Piper Club verso i 60 anni, Bornigia: «Ha cambiato il modo di vivere dei ragazzi»
In una Roma immersa dalle aspettative del miracolo economico, negli anni ‘70 il locale si trasforma in discoteca: «Il questore arrivò a chiudere il Piper perché i ragazzi non studiavano più», racconta Davide Bornigia, figlio del fondatore Giancarlo
«Cosa ha reso il Piper speciale? Ha cambiato il modo di vivere dei ragazzi.» Così racconta Davide Bornigia, figlio di Giancarlo Bornigia, uno dei fondatori del leggendario club romano insieme a Alberigo Crocetta e Piergaetano Tornielli. Il Piper, nato il 17 febbraio 1965 come primo locale di musica dal vivo, è diventato negli anni un punto di riferimento delle serate romana e un trampolino di lancio per artisti che avrebbero segnato la storia della musica italiana e internazionale. Lunedì i festeggiamenti dell'anniversario.
Piper, alla fine degli anni '60 il questore chiuse il club: «Gli studenti non studiavano più»
Nato come live club, il primo dj a suonarci fu Beppe Farnetti il quale visse da protagonista gli esordi del club di via Tagliamento. Farnetti, che sarà presente anche alla festa che si terrà lunedì 17, ed è noto anche per aver aperto «un negozio storico, Città 2000, che ha fatto la storia dei dischi a Roma», racconta Davide Bornigia.
In una Roma immersa dalle aspettative del boom del miracolo economico, negli anni ‘70 il locale si trasforma in discoteca, adattandosi ai nuovi gusti musicali e dando vita a un nuovo modo di vivere la notte romana all'insegna della voglia di trasgressione e ribellione dei ragazzi dell’epoca. «Negli anni ‘60 il questore arrivò a chiuderlo perché i ragazzi non studiavano più: il locale era aperto ogni pomeriggio e fuori c’era sempre una fila lunghissima. Era una cosa che nessuno aveva mai visto. Lavoravamo ininterrottamente dal pomeriggio alla sera» racconta Bornigia. «I ragazzi arrivavano vestiti in un modo, come vestiva la borghesia romana, e poi si andavano a mettere le minigonne nei bagni».
Il Piper è stato anche la prima casa romana di artisti internazionali del calibro di Pink Floyd, Genesis e Jimi Hendrix, lasciando un segno indelebile nella storia della musica dal vivo in Italia.

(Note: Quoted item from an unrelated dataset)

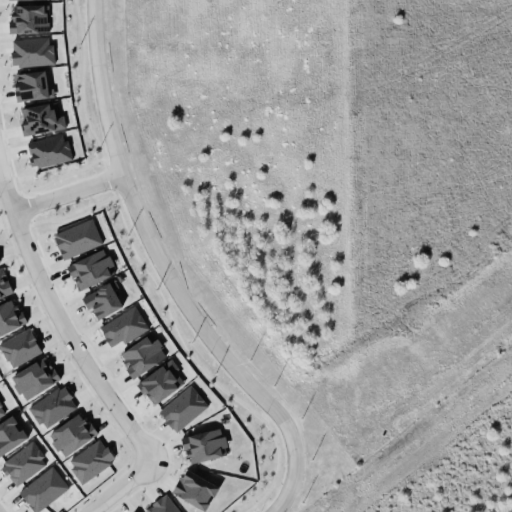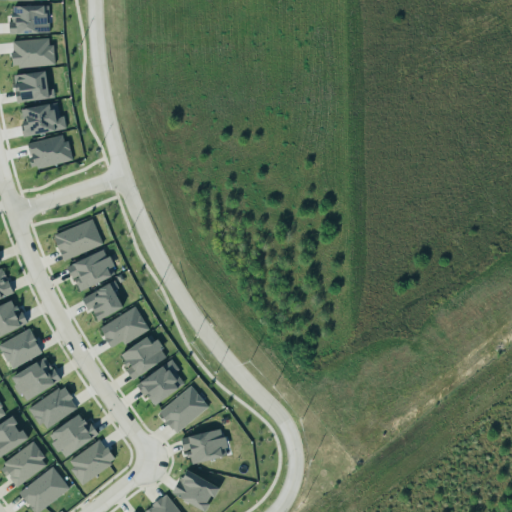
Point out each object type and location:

Diede spazio anche ad artiste del calibro di Patty Pravo per questo soprannominata la «ragazza del Piper», che fu scoperta proprio da Alberico Crocetta, direttore artistico e socio dell'epoca del Piper.
Sin dagli esordi, il palco del Piper ha ospitato i migliori artisti della beat generation italiana come i The Rokes, Equipe 84 e Le Pecore Nere, presto seguiti da Fred Bongusto, Dik Dik, Romina Power, Gabriella Ferri e Rita Pavone. A questi si aggiunsero Mal, Mimi Bertè (futura Mia Martini), Loredana Bertè e Mita Medici.
Dalla sua esperienza nacquero anche altri due club iconici della capitale come l'Alien e il Gilda. Il Piper, tempio della gioventù, ha lasciato un segno anche nel cinema e a raccontarlo è lo stesso Bornigia. Il film «Totò Ye Ye» fu girato interamente nel club, mostrando al pubblico l’energia e l’atmosfera irripetibile del locale.
Dopo la morte di Giancarlo Bornigia, i figli hanno lavorato duramente per riportare il Piper agli antichi splendori. «Ho iniziato a lavorare qui a 16 anni - racconta Davide Bornigia - e, dopo la scomparsa di mio padre, io e i miei fratelli, con l'aiuto di quelli acquisiti Giorgio Tamarro e Helmout Hector Buchner Baucevich, ci siamo rimboccati le maniche per rilanciare il club. Il Piper vive di grandi eventi e continua ad essere un punto di riferimento».